#16Days: Addressing Stigma and Discrimination in Combating HIV/AIDS

By Christine Izere, student at the university of Ottawa, currently interning with the Women, Peace and Security Network – Canada.

Dec 1st photoWorld Aids day will be a day to increase the impact of awareness through Transparency, Accountability, and Partnerships with the government. We hope this day will emphasize the need to bring forth the issue of Aboriginal women and HIV in Canada. Hence, help in reducing the number of HIV infections in the coming years.

HIV / AIDS continues to be a significant global public health issue worldwide due to the lack of a definite cure to the epidemic. Since the time it was discovered science success in countering HIV have been limited to treatment rather than cure.1 In most parts of the world the presence of treatment drugs, like the ARV’s did not have a huge impact. Most of the people lack access to ARVs, due to the inflation of cost and in most cases the nutrition that enhances the effectiveness of the drug is inaccessible. Therefore, it is not just a problem of providing treatment but also a problem of providing nutrition that facilitates treatment.

Moreover, beyond finding the cure the discrimination and stigma of the ones infected with HIV is another issue that should be focused on. Hence, human rights based approach in combating HIV/ AIDS is necessary due to the cyclical relationship between stigma and HIV.2 People who experience stigma and discrimination are marginalized and made more vulnerable to HIV. To compound the issue, it is important to note that those living with HIV are more vulnerable to experiencing stigma and discrimination.

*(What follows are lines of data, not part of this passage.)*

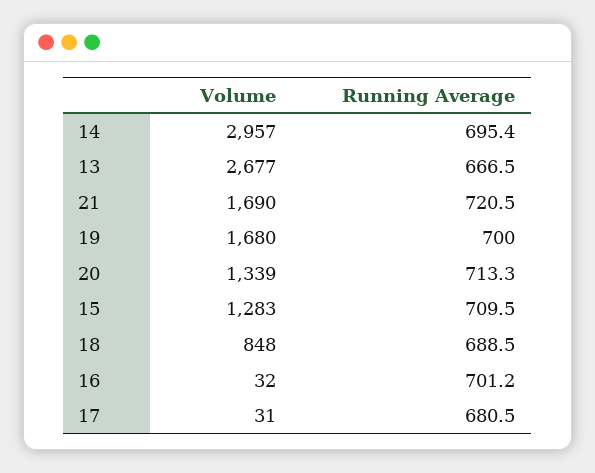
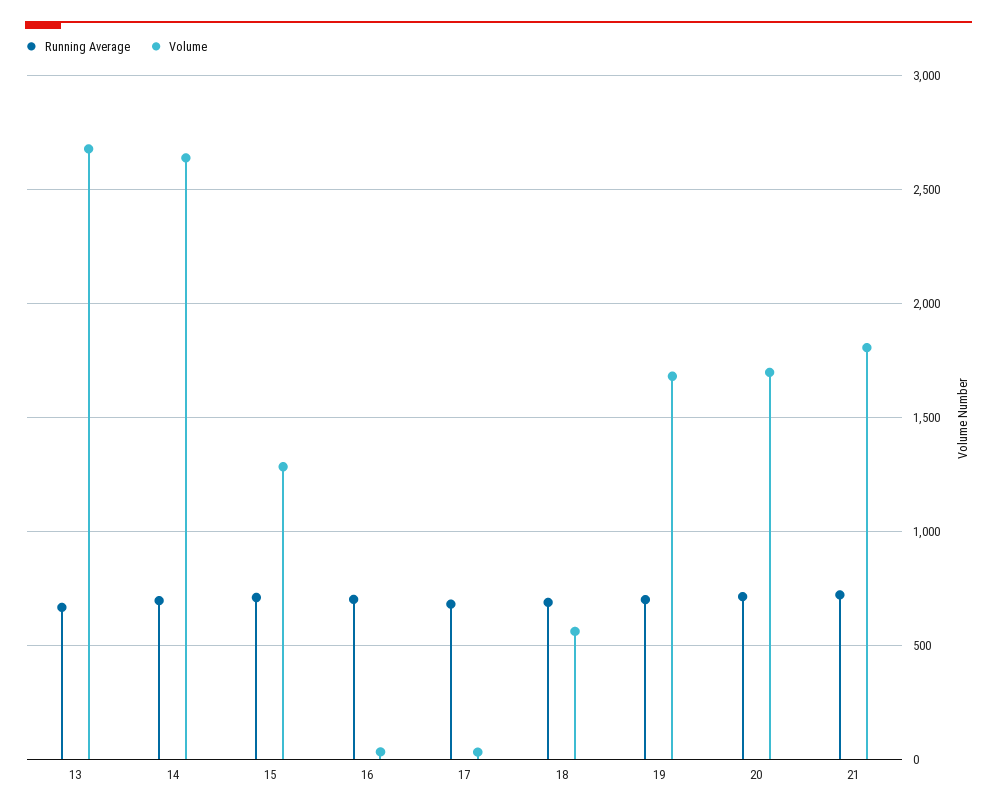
  {
    "Volume": {
-     "14": 2957,
+     "14": 2650,
      "13": 2677,
-     "21": 1690,
+     "21": 1800,
      "19": 1680,
-     "20": 1339,
+     "20": 1700,
      "15": 1283,
-     "18": 848,
+     "18": 550,
      "16": 32,
      "17": 31
    },
    "Running Average": {
      "14": 695.4,
      "13": 666.5,
      "21": 720.5,
      "19": 700,
      "20": 713.3,
      "15": 709.5,
      "18": 688.5,
      "16": 701.2,
      "17": 680.5
    }
  }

Aboriginal women were three times more likely to be HIV positive than men to due to gendered experiences of trauma and sexual abuse.3 This has led to the disproportionate spread of HIV among women. The ongoing and collective experiences of colonization, historical trauma and intergenerational trauma have left aboriginal women particularly vulnerable to HIV infection. To take seriously the notion that stigmatization and discrimination must be understood as social processes linked to the reproduction of inequality and exclusion pushes us to move well beyond the kind of behavioral and psychological models that have tended to dominate work thus far.4

Hence, putting more focus on issues that involves intergenerational trauma and sexual abuse might reduce the disproportionate spread of HIV among women and decrease it’s spread overall.

World Aids Day, should be a day that speaks to the problem of HIV across all gender, however, emphasis should be put on issues of aboriginal women by addressing both reproduction of inequality and the stigmatization associated with HIV/AIDS. As we reflect on the different milestones achieved over the years in combating the epidemic, it is equally important to challenge the notions that we subconsciously associate with HIV/ AIDS patients. To recognize that at the root of stigma and discrimination are historical structural inequalities that still persist today.

Christine Izere, is a student at the University of Ottawa, currently in her final year of International development and Globalization. She has an interest in Women Peace and Security issues around the world.

1. Canadian Aboriginal AIDS Network (2006). The Canadian Aboriginal AIDS Network. Canadian Journal of Aboriginal Community-Based HIV/AIDS Research, Inaugural Edition (1), i-ii. Retrieved from http://www.caan.ca/pdf/CJACBR.pdf

2. Stangl, A.L. et al (2013)‘A systematic review of interventions to reduce HIV-related stigma and discrimination from 2002 to 2013: how far have we come?’ JIAS 16(Supplement 2):18734

3. Canadian&Aboriginal&AIDS&Network&FACT&Sheet:&Aboriginal&Women⊥&Girls&2011 Page3

4. Parker, R. G., Easton, D., & Klein, C. (2000). Structural barriers and facilitators in HIV prevention: A review of international research. AIDS, 14(Suppl. 1),S22–S32.